**CONSEGNA 1:**
Restituisci senza alcuna modifica il tratto del brano sulla liberazione che va da "Questo intervento parte" fino a "seguire questo link.".

**BRANO:**

· · · · · · ·

Intervento di Federica Castelli – “Liberazione”

Questo intervento parte da una breve considerazione sull’idea di libertà contenuta ne “Il Secondo Sesso”, di Simone de Beauvoir per poi dedicarsi allo spostamento avvenuto all’interno delle lotte femministe nel corso degli anni Settanta. Al di là di queste brevi considerazioni, l’intervento riprende quanto pubblicato nel libro “Corpi in Rivolta. Spazi urbani, conflitti e nuove forme della politica” (Mimesis, 2015) e in particolare la parte dedicata alla “rivolta sessuata” del femminismo. Questa parte è stata pubblicata in estratto online. Per leggerlo, basta seguire questo link.

Federica Castelli – Pratiche di corpi in rivolta (in Chefare, 16 settembre 2015)

[Simone de Beauvoir] dall’indipendenza (economica, giuridica) dell’emancipazione alla liberazione: la libertà intesa innanzi tutto come nutrita e legata alle circostanze ma fatta attraverso le relazioni. E’ un poter sviluppare liberamente le proprie possibilità.

Durante il periodo dell’emancipazione si punta a liberarsi del negativo dell’essere donna, tendendo ad essere libere “come lo sono gli uomini”. La propria esperienza di donna viene vissuta come condizione inautentica, di oppressione, da cui occorre “emanciparsi”. Così però si aliena la propria esperienza, bollata come frutto di un’oppressione, come malafede, come negativo, e si tende a un ideale di libertà (dal proprio corpo, dai dogmi, dalla famiglia, dalla casa) che è però stato creato dagli uomini, in un modo organizzato dagli uomini. E’ adesione a un modello, è uniformarsi a qualcosa che non si è creato. E’ cancellare tutta quella esperienza che non combacia con il modello di libertà costruito dagli uomini. Distruggi la tua condizione di oppressione tendendo a quella dell’altro (mimetismo), ma non potrai mai essere libera tale e quale all’altro su cui questo mondo e questo ideale è stato costruito. Non c’è creatività, ma faticoso adeguamento a un modello che già c’è.

Negli anni Settanta le donne emancipate si sono accorte che questo movimento verso la libertà dell’altro non è potenziante e non le rendeva più libere, ma sempre soggiogate a una norma che viene dall’esterno e che cancella le tue esperienze di donna.

· · · · · · ·

**CONSEGNA 2:**
Ribatti tali e quali le righe dei record, da quella che contiene "gray trapezoid: moved 5 px right, 5 px up" fino alla fine dei record, escludendo le righe che indicano le immagini.

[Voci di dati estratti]
· · · · · · ·

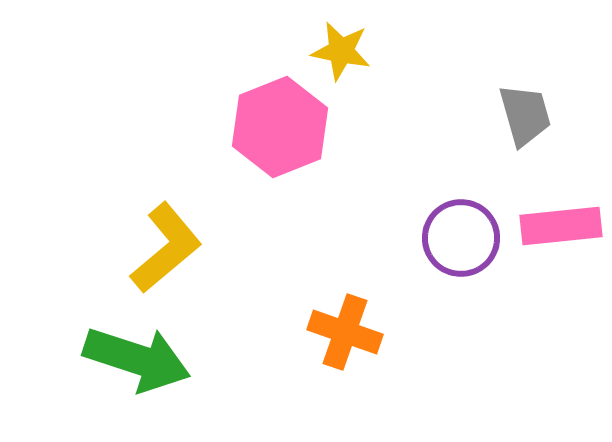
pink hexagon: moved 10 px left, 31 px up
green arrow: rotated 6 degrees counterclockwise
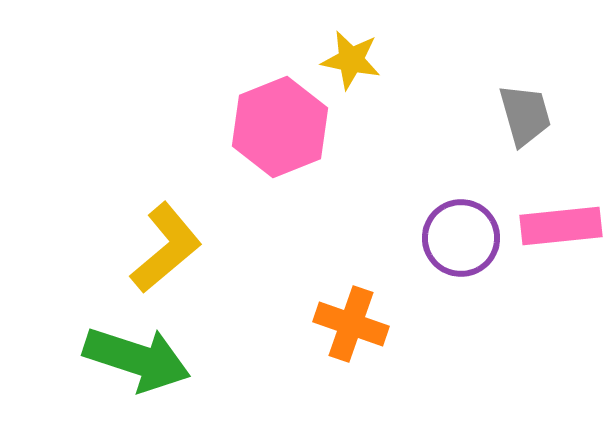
yellow star: moved 10 px right, 9 px down
orange cross: moved 6 px right, 8 px up
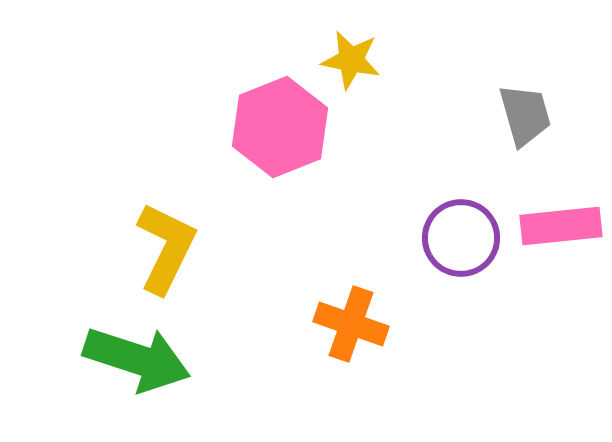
yellow L-shape: rotated 24 degrees counterclockwise
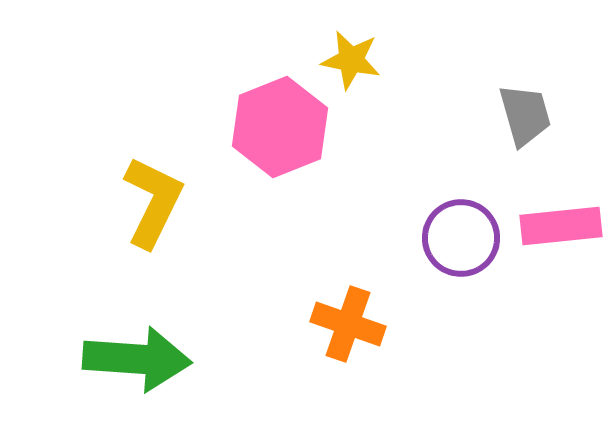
yellow L-shape: moved 13 px left, 46 px up
orange cross: moved 3 px left
green arrow: rotated 14 degrees counterclockwise
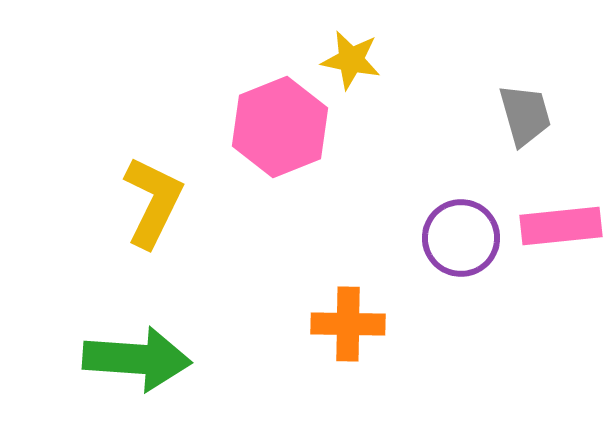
orange cross: rotated 18 degrees counterclockwise
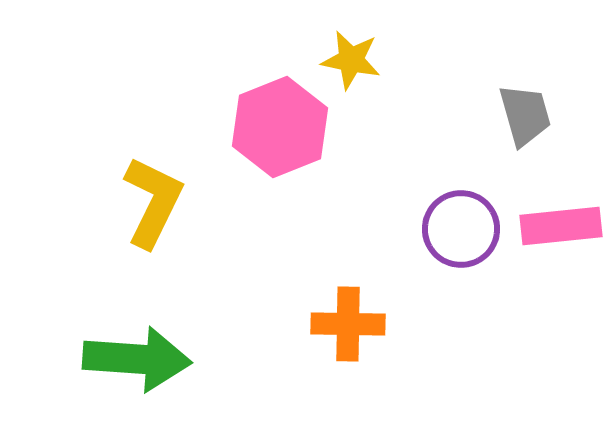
purple circle: moved 9 px up
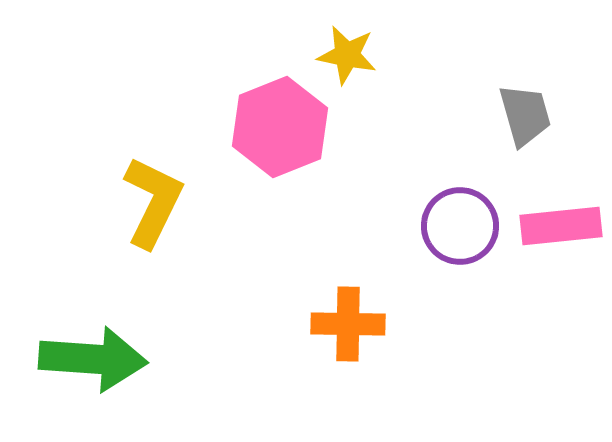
yellow star: moved 4 px left, 5 px up
purple circle: moved 1 px left, 3 px up
green arrow: moved 44 px left
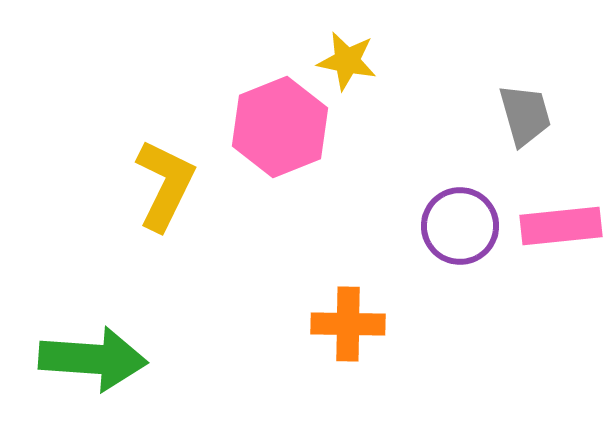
yellow star: moved 6 px down
yellow L-shape: moved 12 px right, 17 px up
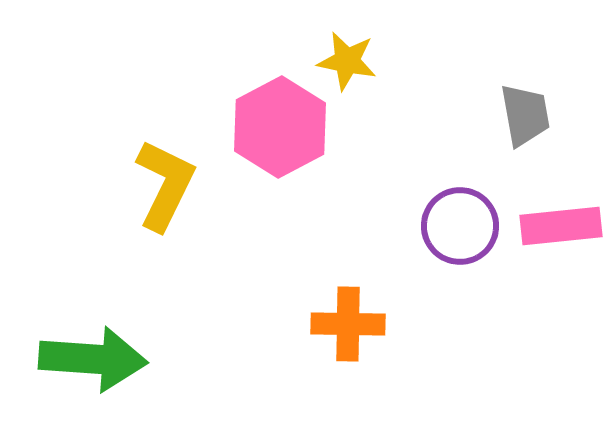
gray trapezoid: rotated 6 degrees clockwise
pink hexagon: rotated 6 degrees counterclockwise
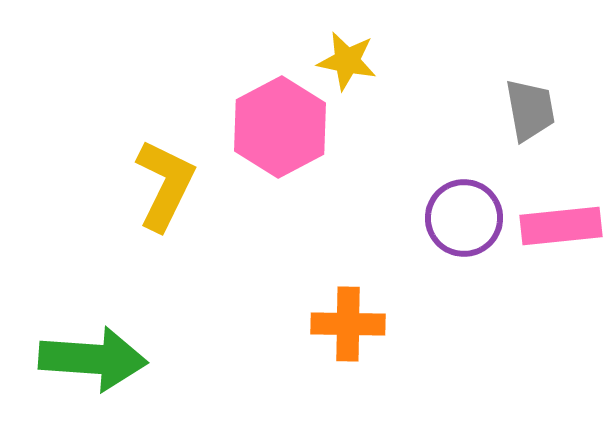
gray trapezoid: moved 5 px right, 5 px up
purple circle: moved 4 px right, 8 px up
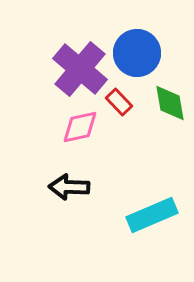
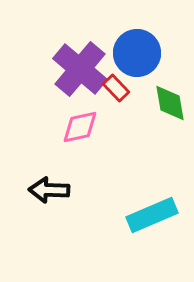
red rectangle: moved 3 px left, 14 px up
black arrow: moved 20 px left, 3 px down
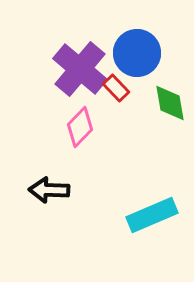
pink diamond: rotated 33 degrees counterclockwise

· · · · · · ·

**RISPOSTA COMPLETA 1:**
Questo intervento parte da una breve considerazione sull’idea di libertà contenuta ne “Il Secondo Sesso”, di Simone de Beauvoir per poi dedicarsi allo spostamento avvenuto all’interno delle lotte femministe nel corso degli anni Settanta. Al di là di queste brevi considerazioni, l’intervento riprende quanto pubblicato nel libro “Corpi in Rivolta. Spazi urbani, conflitti e nuove forme della politica” (Mimesis, 2015) e in particolare la parte dedicata alla “rivolta sessuata” del femminismo. Questa parte è stata pubblicata in estratto online. Per leggerlo, basta seguire questo link.

**RISPOSTA COMPLETA 2:**
gray trapezoid: moved 5 px right, 5 px up
purple circle: moved 4 px right, 8 px up
red rectangle: moved 3 px left, 14 px up
black arrow: moved 20 px left, 3 px down
pink diamond: rotated 33 degrees counterclockwise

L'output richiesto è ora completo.